Jefferson Lab's FEL wins R&D100 Award

FEL picked as one of the top 100 most technologically significant products of 2005

Grant and Award Announcement

DOE/Thomas Jefferson National Accelerator Facility

Researchers and engineers at the Department of Energy's (DOE) Thomas Jefferson National Accelerator Facility (Jefferson Lab) have been awarded an R&D 100 Award, R&D Magazine's picks for the 100 most technologically significant new products of 2005. This is Jefferson Lab's second R&D 100 award.

The 2005 award goes to:

  • The Tunable Energy Recovered High Power Infrared Free-Electron Laser, lead by a team of nine Jefferson Lab scientists and engineers. The Free-Electron Laser, or FEL, is an unparalleled laser in its capability as a light source that is opening up new applications in national security, materials science, photobiology, photochemistry and high sensitivity spectroscopy. These applications hold such exciting research potential that the Jefferson Lab FEL is being copied at a number of institutions.

"This award demonstrates that DOE scientists and researchers are hard at work developing the technologies of the future," said Secretary of Energy Samuel W. Bodman. "In the past, breakthroughs like these have played an important role in both our economic and national security."

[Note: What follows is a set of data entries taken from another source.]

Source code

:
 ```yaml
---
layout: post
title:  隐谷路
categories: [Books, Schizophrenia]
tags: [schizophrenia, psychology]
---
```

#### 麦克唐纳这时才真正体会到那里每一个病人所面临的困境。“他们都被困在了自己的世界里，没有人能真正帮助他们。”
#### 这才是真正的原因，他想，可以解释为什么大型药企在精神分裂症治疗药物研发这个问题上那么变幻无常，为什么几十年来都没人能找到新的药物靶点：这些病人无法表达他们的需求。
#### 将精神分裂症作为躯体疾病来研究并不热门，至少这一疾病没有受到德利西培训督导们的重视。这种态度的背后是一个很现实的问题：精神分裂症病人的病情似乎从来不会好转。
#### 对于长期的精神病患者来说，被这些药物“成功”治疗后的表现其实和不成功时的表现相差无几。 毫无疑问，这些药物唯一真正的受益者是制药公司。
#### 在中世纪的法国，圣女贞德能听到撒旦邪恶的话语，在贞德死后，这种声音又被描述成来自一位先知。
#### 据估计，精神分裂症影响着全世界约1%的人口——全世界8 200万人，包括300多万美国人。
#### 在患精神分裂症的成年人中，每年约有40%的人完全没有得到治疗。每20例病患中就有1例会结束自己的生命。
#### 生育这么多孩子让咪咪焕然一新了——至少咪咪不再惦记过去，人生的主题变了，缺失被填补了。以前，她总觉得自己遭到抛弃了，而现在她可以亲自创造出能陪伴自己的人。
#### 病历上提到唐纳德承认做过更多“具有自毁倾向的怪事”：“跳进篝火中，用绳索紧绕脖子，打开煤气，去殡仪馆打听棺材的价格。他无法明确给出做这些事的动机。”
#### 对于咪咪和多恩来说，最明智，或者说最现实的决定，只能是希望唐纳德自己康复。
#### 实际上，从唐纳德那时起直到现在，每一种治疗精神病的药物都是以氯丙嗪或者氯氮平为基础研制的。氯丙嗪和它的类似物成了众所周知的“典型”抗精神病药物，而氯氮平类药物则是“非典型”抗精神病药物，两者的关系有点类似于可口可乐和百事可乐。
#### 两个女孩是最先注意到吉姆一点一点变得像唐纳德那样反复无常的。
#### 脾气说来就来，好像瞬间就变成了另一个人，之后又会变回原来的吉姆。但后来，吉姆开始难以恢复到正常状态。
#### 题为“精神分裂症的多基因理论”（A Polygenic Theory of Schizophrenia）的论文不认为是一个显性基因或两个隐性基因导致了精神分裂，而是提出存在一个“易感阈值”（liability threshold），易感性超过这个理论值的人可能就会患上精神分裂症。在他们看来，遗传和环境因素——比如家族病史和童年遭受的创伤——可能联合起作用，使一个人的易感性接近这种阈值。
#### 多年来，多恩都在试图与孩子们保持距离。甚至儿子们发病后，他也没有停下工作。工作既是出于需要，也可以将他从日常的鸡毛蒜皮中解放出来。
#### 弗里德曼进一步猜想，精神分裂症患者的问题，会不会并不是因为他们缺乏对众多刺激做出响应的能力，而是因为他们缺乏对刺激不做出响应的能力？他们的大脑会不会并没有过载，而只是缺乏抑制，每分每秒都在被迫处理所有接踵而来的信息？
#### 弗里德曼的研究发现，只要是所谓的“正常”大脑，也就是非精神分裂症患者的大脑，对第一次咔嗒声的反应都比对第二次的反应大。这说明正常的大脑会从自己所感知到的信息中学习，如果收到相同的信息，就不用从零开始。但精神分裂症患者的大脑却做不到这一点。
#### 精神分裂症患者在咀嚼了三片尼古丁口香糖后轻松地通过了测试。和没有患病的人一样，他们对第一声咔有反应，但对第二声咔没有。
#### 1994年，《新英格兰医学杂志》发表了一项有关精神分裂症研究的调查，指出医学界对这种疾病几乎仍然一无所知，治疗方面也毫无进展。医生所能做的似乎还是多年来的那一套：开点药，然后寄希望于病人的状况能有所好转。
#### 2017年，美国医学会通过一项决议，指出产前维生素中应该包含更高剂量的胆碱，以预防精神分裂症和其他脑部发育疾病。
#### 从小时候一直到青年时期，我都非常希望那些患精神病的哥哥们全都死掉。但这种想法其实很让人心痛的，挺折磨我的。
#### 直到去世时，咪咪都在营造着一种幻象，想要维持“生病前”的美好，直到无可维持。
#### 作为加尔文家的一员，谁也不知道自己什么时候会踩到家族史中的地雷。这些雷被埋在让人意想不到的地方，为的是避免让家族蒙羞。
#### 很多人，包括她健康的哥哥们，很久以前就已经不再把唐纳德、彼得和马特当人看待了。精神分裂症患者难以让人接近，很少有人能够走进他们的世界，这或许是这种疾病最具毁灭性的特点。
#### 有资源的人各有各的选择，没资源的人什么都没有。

"We're looking for products and processes that can change people's lives for the better, improve the standard of living for large numbers of people, save lives, promote good health, and clean up the environment," say the editors of R&D Magazine, which has handed out R&D 100 Awards annually since 1963.

The FEL is principally funded by the Department of the Navy's Office of Naval Research. Rear Admiral Jay Cohen, Chief of Naval Research says, "ONR has a long history of teaming with remarkable scientists, engineers, and technicians. We are pleased to be able to provide funding to JLAB. We have every reason to expect that they will be dedicated to providing work that results in unique, high-power, tunable, 24 hour capability, that is well-suited for Department of the Navy, industrial and scientific applications."

The Jefferson Lab FEL, based on technology developed for the Department of Energy nuclear physics program, provides a scaleable path for high laser output power. Materials processing with lasers is now a $1B a year industry but is still limited in many applications by the availability of cost effective high power lasers. The development of the Jefferson Lab FEL technology substantially expands the capability of production lasers and enables new applications which were in the past not considered due to economic considerations.